KKP_DNS specifies the domain where the kubermatic dashboard would be hosted.

Create k8s Cluster using KubeOne along with KKP Master as an Addon

make k1-apply PROVIDER=aws

Configure the Cluster access

export KUBECONFIG=$PWD/aws/<cluster_name>-kubeconfig

Validate the KKP Master Setup

  • Get the LoadBalancer External IP by following command.

    kubectl get svc -n ingress-nginx
    
  • Update DNS mapping with External IP of the nginx ingress controller service. In case of AWS, the CNAME record mapping for $TODO_DNS with External IP should be created.

  • Nginx Ingress Controller Load Balancer configuration - Add the node to backend pool manually.

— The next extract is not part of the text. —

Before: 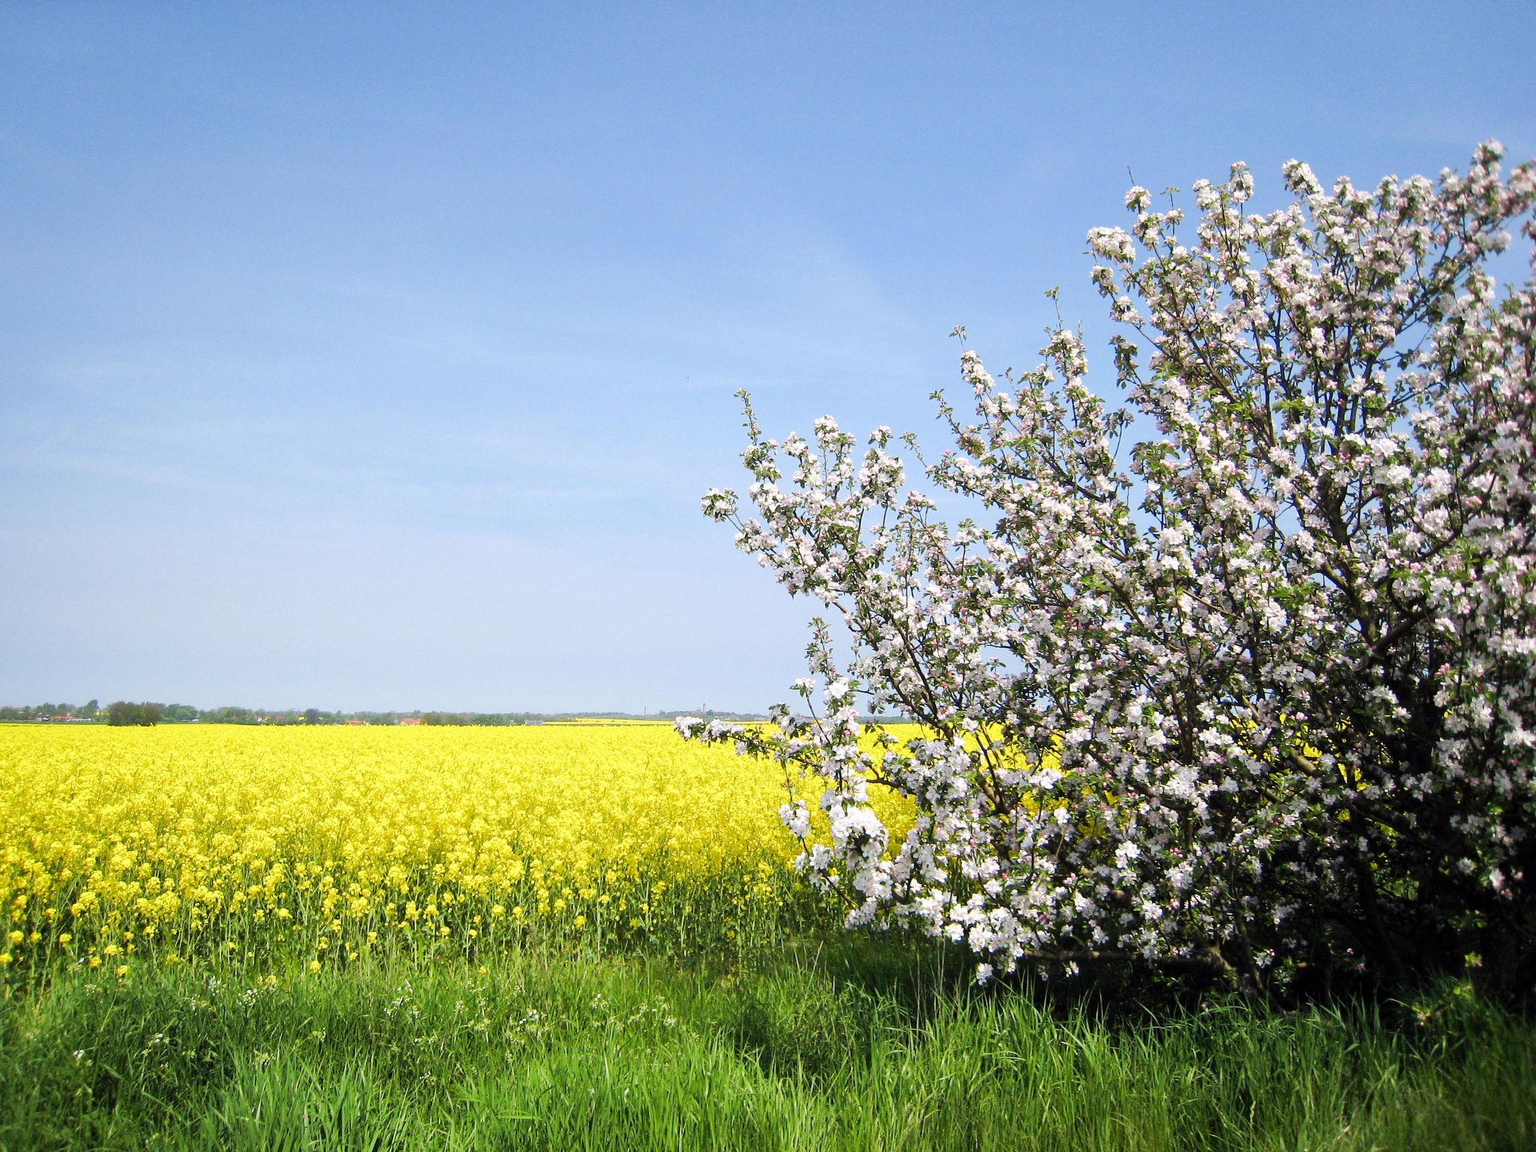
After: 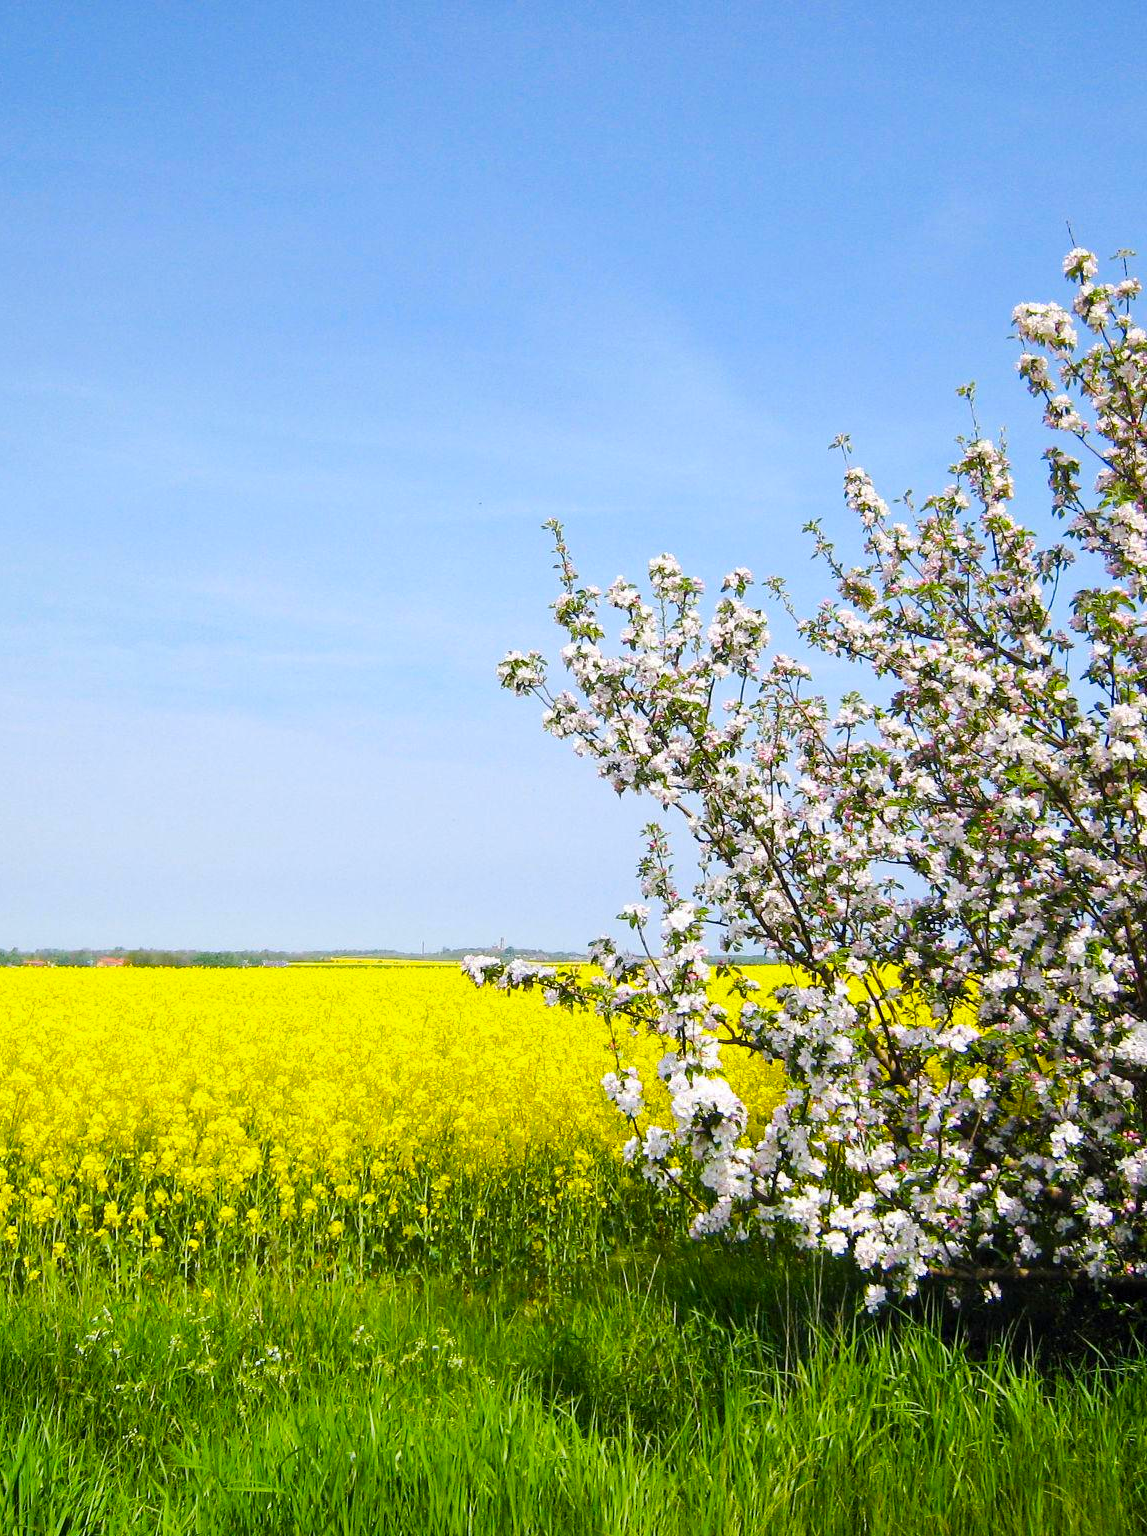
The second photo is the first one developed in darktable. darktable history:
color balance rgb: perceptual saturation grading › global saturation 36.991%, perceptual saturation grading › shadows 35.367%
crop: left 21.357%, right 22.624%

    Known Issue: Should be supported in the future as part of Feature request#1822

  • Verify the Kubermatic resources and certificates

    kubectl -n kubermatic get deployments,pods
    
    kubectl get certificates -A -w
    

    Wait for a while, if still kubermatic-api-xxx pods / kubermatic & dex tls certificates are not in Ready state, delete and wait to get validated.

Login to KKP Dashboard

Finally, you should be able to login to KKP dashboard!

Login to https://$TODO_DNS/

Use username/password configured as part of Kubermatic configuration.